La esencia divina es por sí misma caridad (amor), sabiduría y bondad. Y puede decirse que somos buenos, sabios y amamos al prójimo por participación de la caridad divina. Y esa participación se realiza por obra del Espíritu Santo, que así nos hace capaces de amar no sólo a Dios, sino también al prójimo, como Jesucristo lo amó e incluso, de algún modo, a las mismas criaturas irracionales (cf. Santo Tomás, II-II, q. 25, a. 3) como las ama Dios.
San Juan lo expresará con palabras explícitas: “Nosotros amamos, porque Él nos amó primero” (1 Jn 4, 19). ¿Y cómo nos amó?: entregándonos su vida.
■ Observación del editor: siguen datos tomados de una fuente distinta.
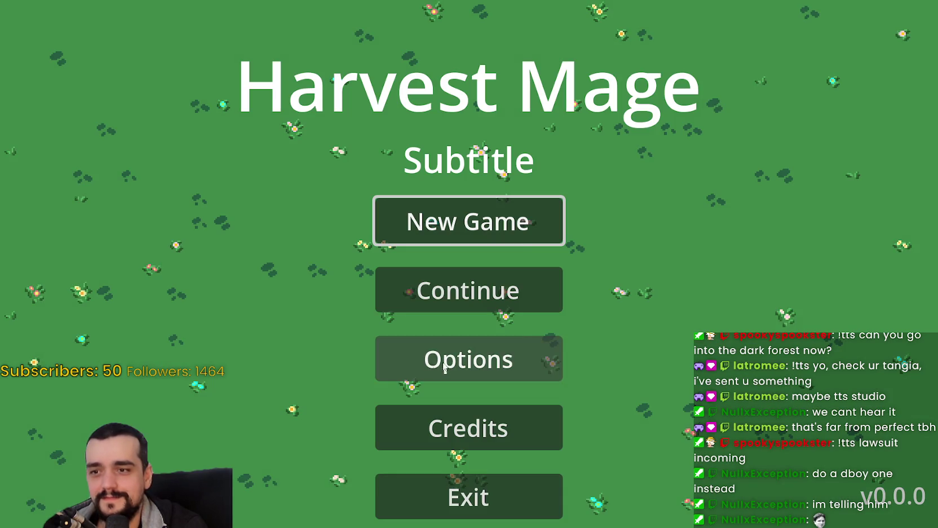
pyautogui.click(514, 233)
pyautogui.click(524, 374)
pyautogui.click(488, 344)
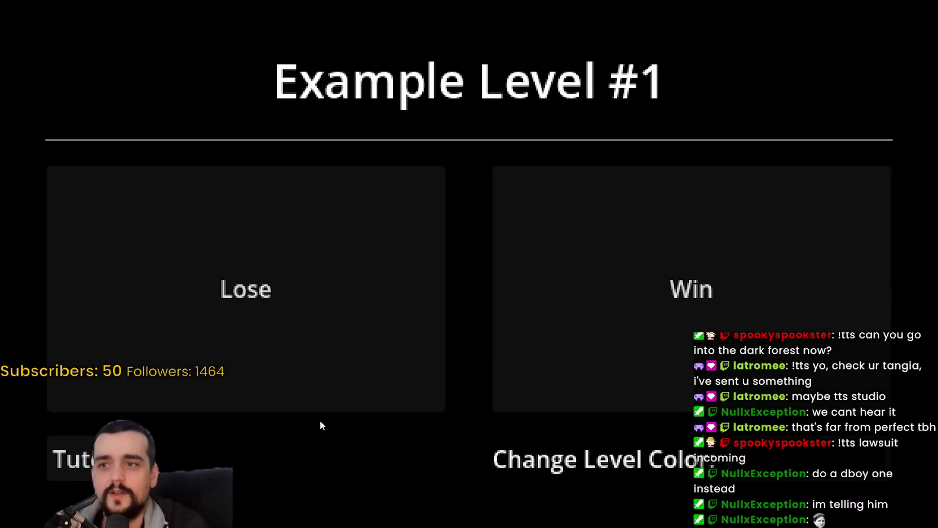
# Pause the level and confirm exiting to the main menu, twice, then try Exit.
pyautogui.press('Escape')
pyautogui.click(441, 367)
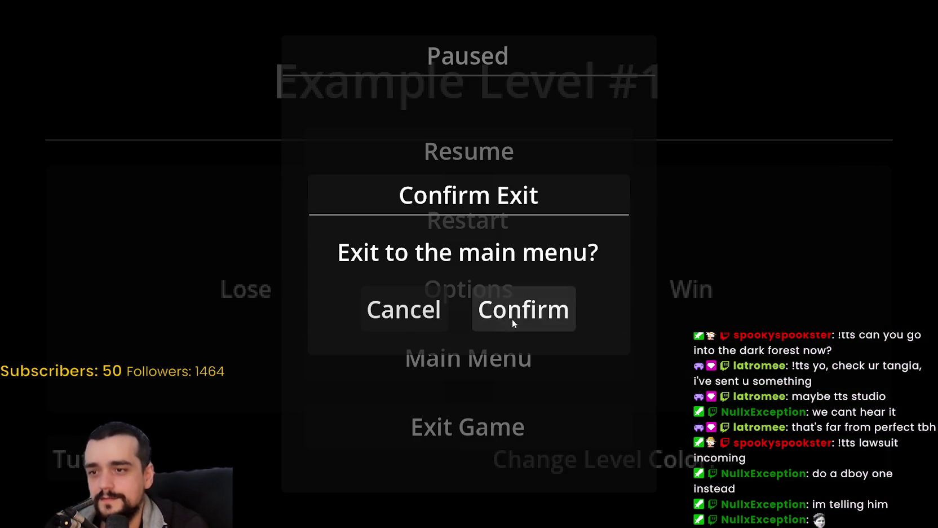
pyautogui.click(496, 326)
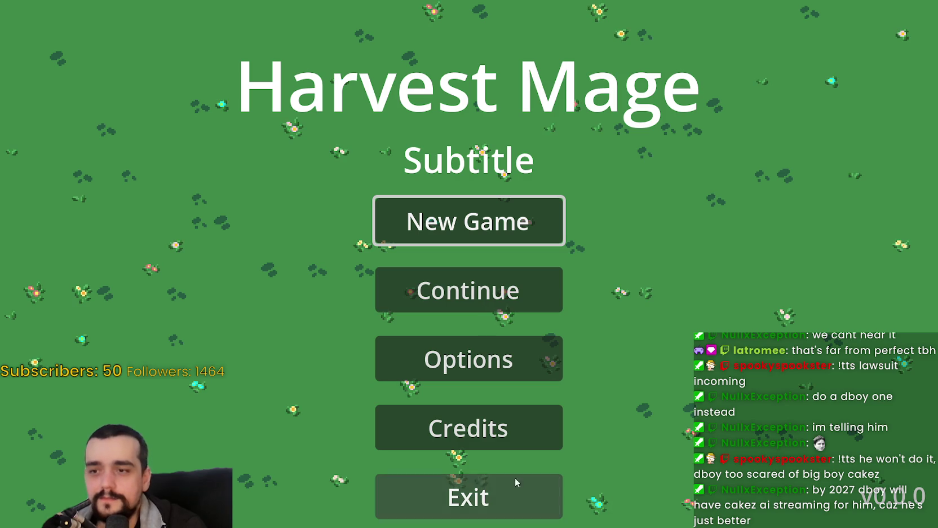
pyautogui.click(490, 305)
La experiencia histórica nos enseña cuán imposible es para nosotros la realización concreta de este precepto. Y, sin embargo, es el centro de la ética cristiana, como un don que viene del Espíritu y que es necesario pedir. Pero no se pide el Espíritu como quien va a comprar algo y pide una cosa concreta, ni se desea el Espíritu como el que desea un coche, un novio o que le toque la lotería; es un deseo, una necesidad tan inmediata como el aire para respirar y vivir, tan profunda, tan de vida o muerte, que si no la sientes así, tarda en llegar; el Señor quiere darnos su Espíritu que nos permita amar a Dios, pero es preciso que se lo pidas con la misma necesidad que el aire o el agua; es su mayor tesoro que da a todo el que se lo pide con todo su corazón con toda su alma y todas sus fuerzas (Mt 21, 22). Un deseo tan profundo implica una elección, de entre todas las posibles cosas que puedes desear solo puedes concentrar toda tu energía, todo tu ser en una sola. Por eso, si llegas en tu deseo a semejante hondura, como el escriba, estás, como le dice Jesús, muy cerca del reino de Dios.
¿Alguna vez sientes un deseo de amar así?